Clustering models allow you to categorize records into a certain number of clusters. This can help you identify natural groups in your data.

Clustering models focus on identifying groups of similar records and labeling the records according to the group to which they belong. This is done without the benefit of prior knowledge about the groups and their characteristics. In fact, you may not even know exactly how many groups to look for. This is what distinguishes clustering models from the other machine-learning techniques—there is no predefined output or target field for the model to predict. These models are often referred to as unsupervised learning models, since there is no external standard by which to judge the model's classification performance. There are no right or wrong answers for these models. Their value is determined by their ability to capture interesting groupings in the data and provide useful descriptions of those groupings.

Clustering methods are based on measuring distances between records and between clusters. Records are assigned to clusters in a way that tends to minimize the distance between records belonging to the same cluster.

Clustering models are often used to create clusters or segments that are then used as inputs in subsequent analyses. A common example of this is the market segments used by marketers to partition their overall market into homogeneous subgroups. Each segment has special characteristics that affect the success of marketing efforts targeted toward it. If you are using data mining to optimize your marketing strategy, you can usually improve your model significantly by identifying the appropriate segments and using that segment information in your predictive models.

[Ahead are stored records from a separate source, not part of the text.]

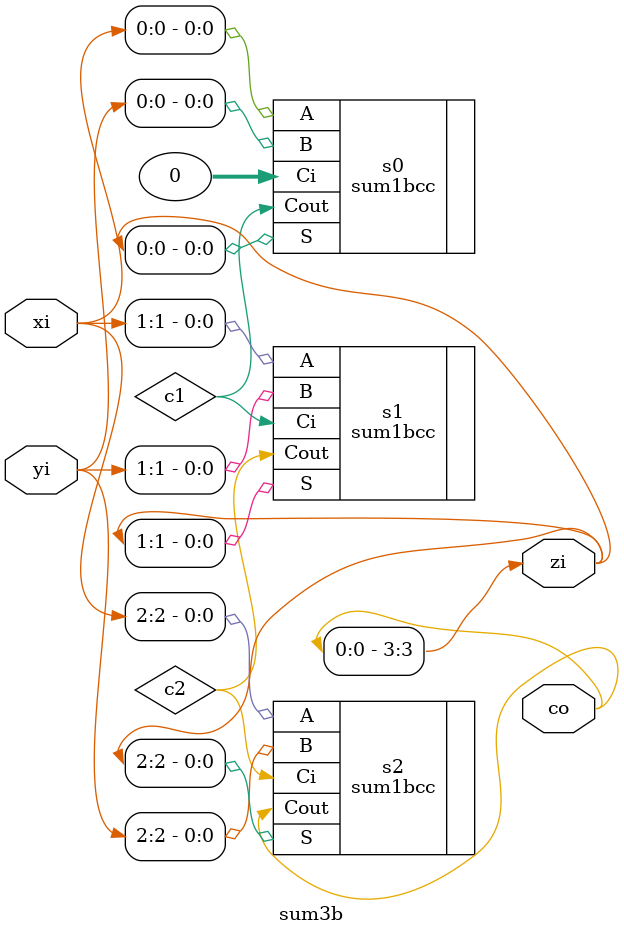
<source format=v>
module sum3b (xi, yi, co, zi);

  input [2:0] xi;
  input [2:0] yi;
  output co;
  output [3:0] zi;
  
  wire c1,c2;
  sum1bcc s0 (.A(xi[0]), .B(yi[0]), .Ci(0),  .Cout(c1), .S(zi[0]));
  sum1bcc s1 (.A(xi[1]), .B(yi[1]), .Ci(c1), .Cout(c2), .S(zi[1]));
  sum1bcc s2 (.A(xi[2]), .B(yi[2]), .Ci(c2), .Cout(co), .S(zi[2]));
  
  assign zi[3] = co;		

endmodule

</source>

To obtain a clustering model

  1. Specify a data source. This can be any analytical source that records the outcome you want to predict.
  2. Specify optional settings as desired. See the topic Optional model settings for more information.
  3. If desired, click the Data Overview icon to see an overview of the data that will be used to build the current model. See the topic Data overview for more information.
  4. Click Find Clusters.
  5. Optionally, you can add manual clusters. See the topic Using manual clusters for more information.
  6. Optionally, use the Evaluate and Test features to see how the model performs on your sample data.
  7. Save the model before closing the model builder or returning to the application.
  8. Click Use Model, and select the model field you want to use. For example, if you want to use the value predicted by the model as input to a rule, select the field that contains the predictions.